Exercise directions: Check each line of the listing below for the string "down", and copy the ones that have it.

Source records:
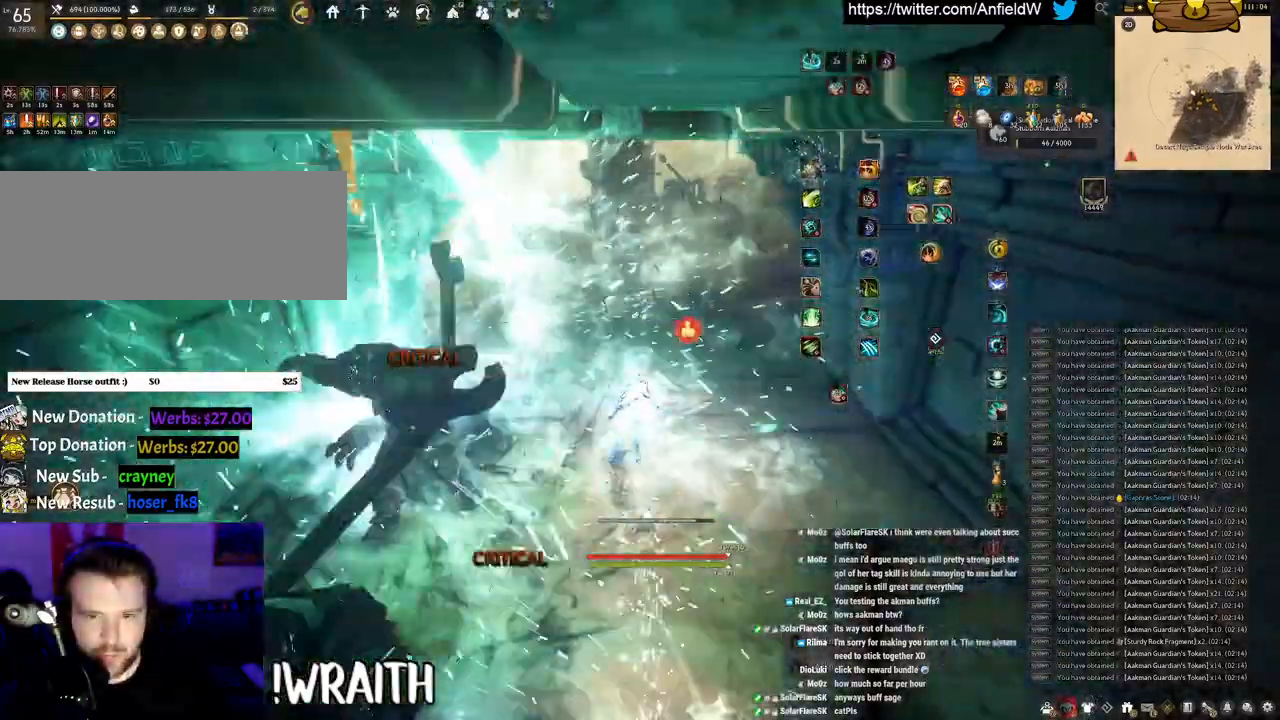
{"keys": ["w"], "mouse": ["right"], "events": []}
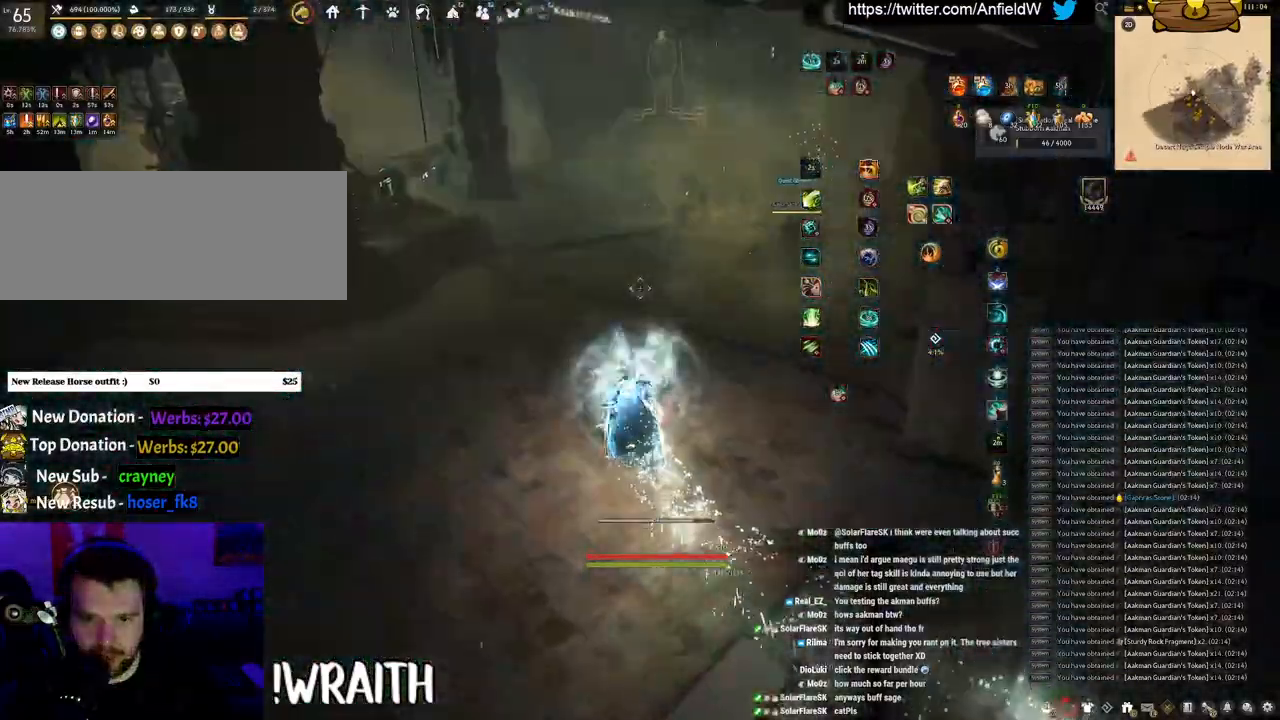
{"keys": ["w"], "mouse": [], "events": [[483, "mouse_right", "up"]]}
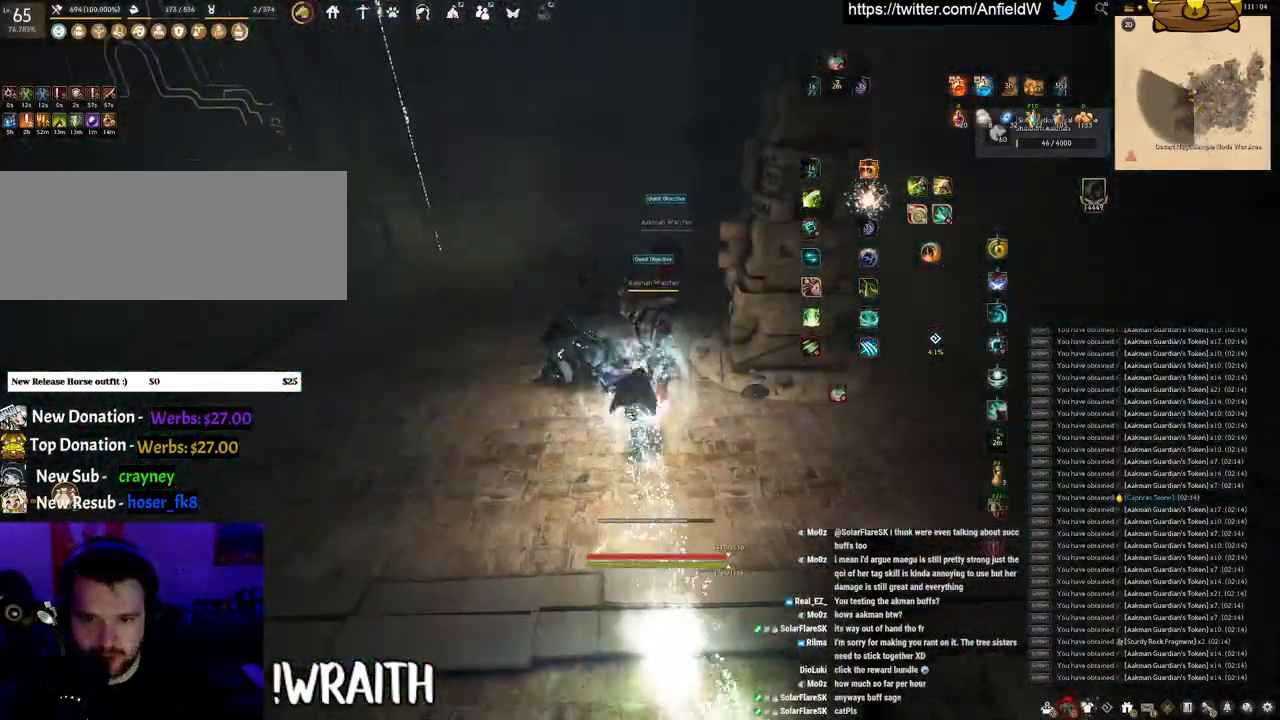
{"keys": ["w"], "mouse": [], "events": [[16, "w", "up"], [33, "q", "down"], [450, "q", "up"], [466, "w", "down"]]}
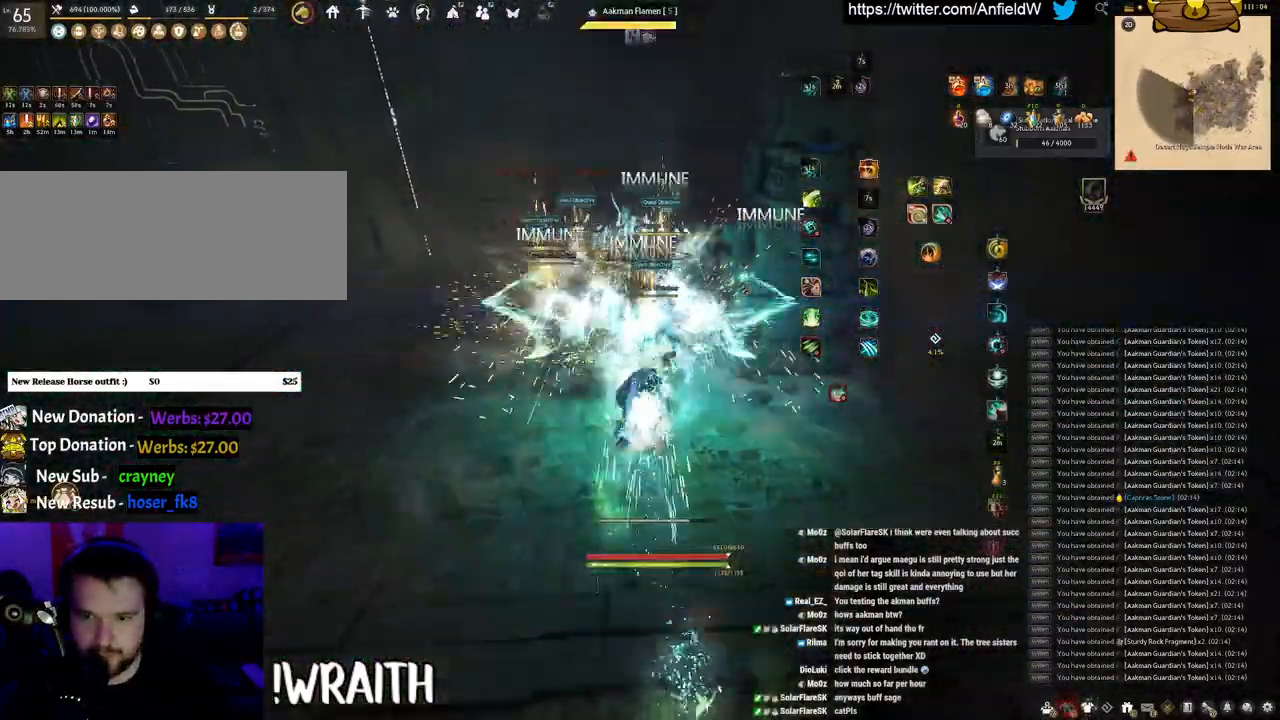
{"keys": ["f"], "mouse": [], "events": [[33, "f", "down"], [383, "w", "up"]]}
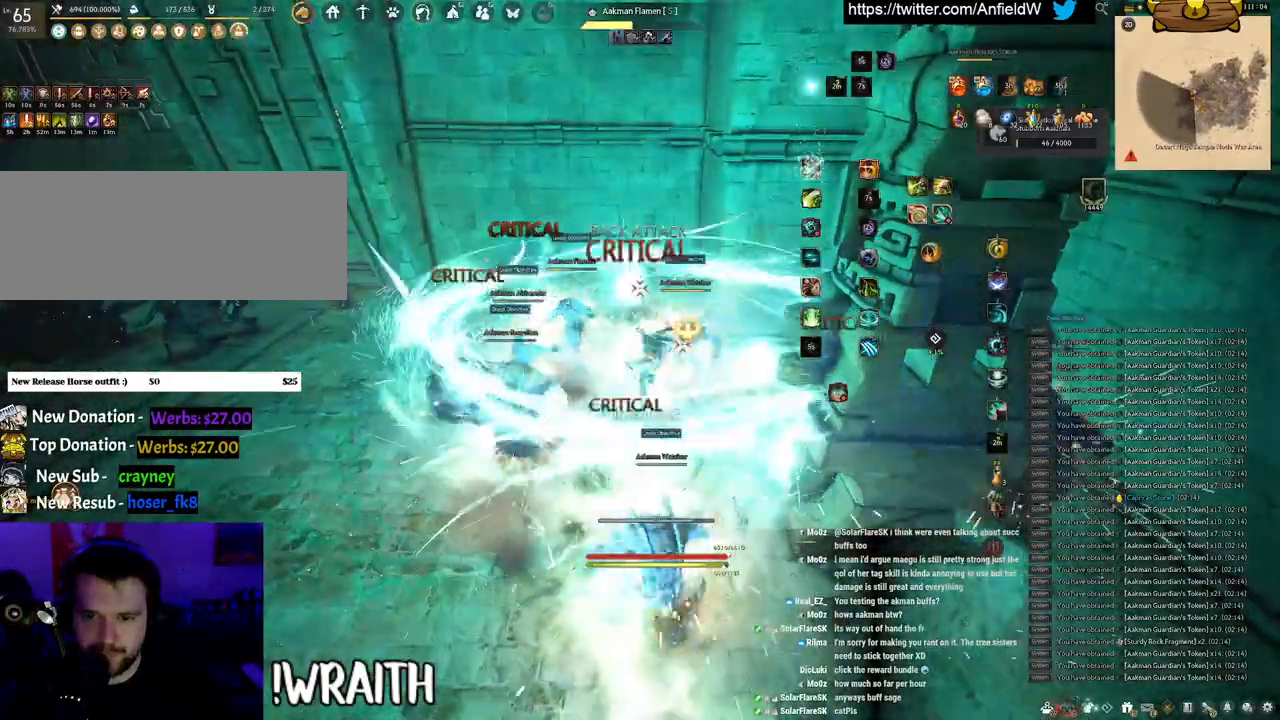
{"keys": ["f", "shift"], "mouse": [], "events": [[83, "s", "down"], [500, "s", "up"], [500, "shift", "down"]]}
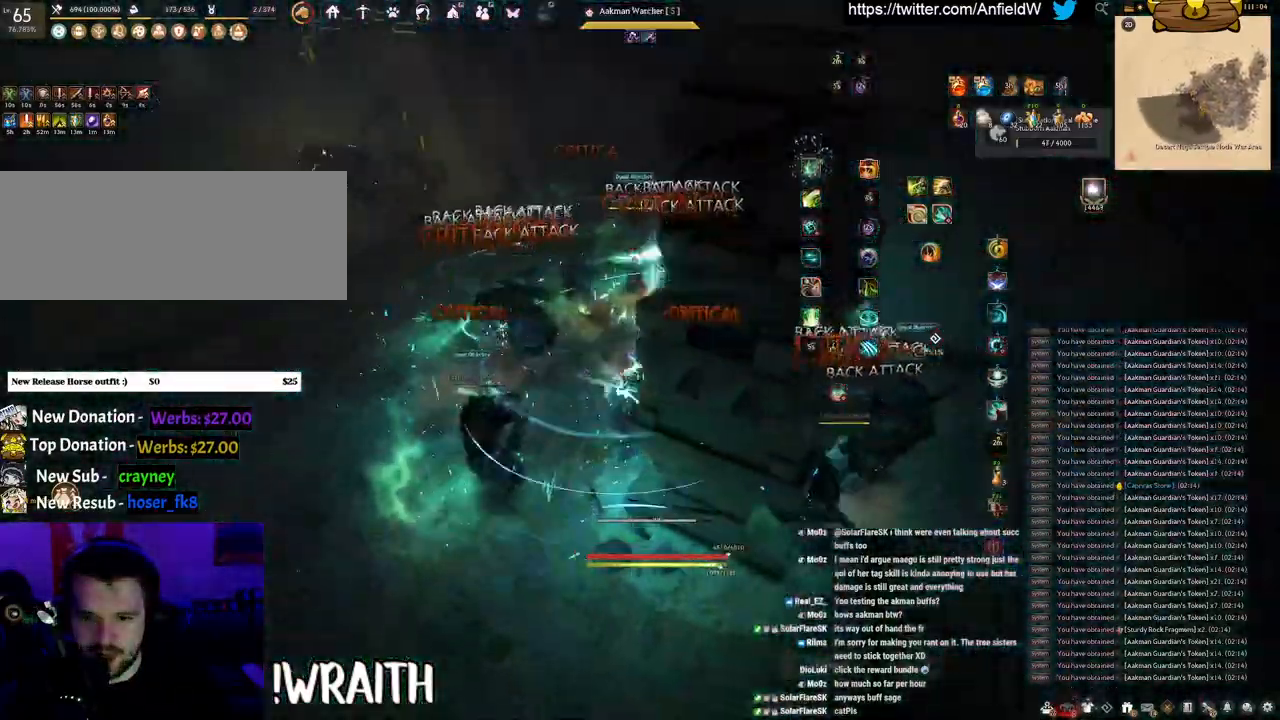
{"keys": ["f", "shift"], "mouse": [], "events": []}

Exercise solution:
{"keys": ["w"], "mouse": [], "events": [[16, "w", "up"], [33, "q", "down"], [450, "q", "up"], [466, "w", "down"]]}
{"keys": ["f"], "mouse": [], "events": [[33, "f", "down"], [383, "w", "up"]]}
{"keys": ["f", "shift"], "mouse": [], "events": [[83, "s", "down"], [500, "s", "up"], [500, "shift", "down"]]}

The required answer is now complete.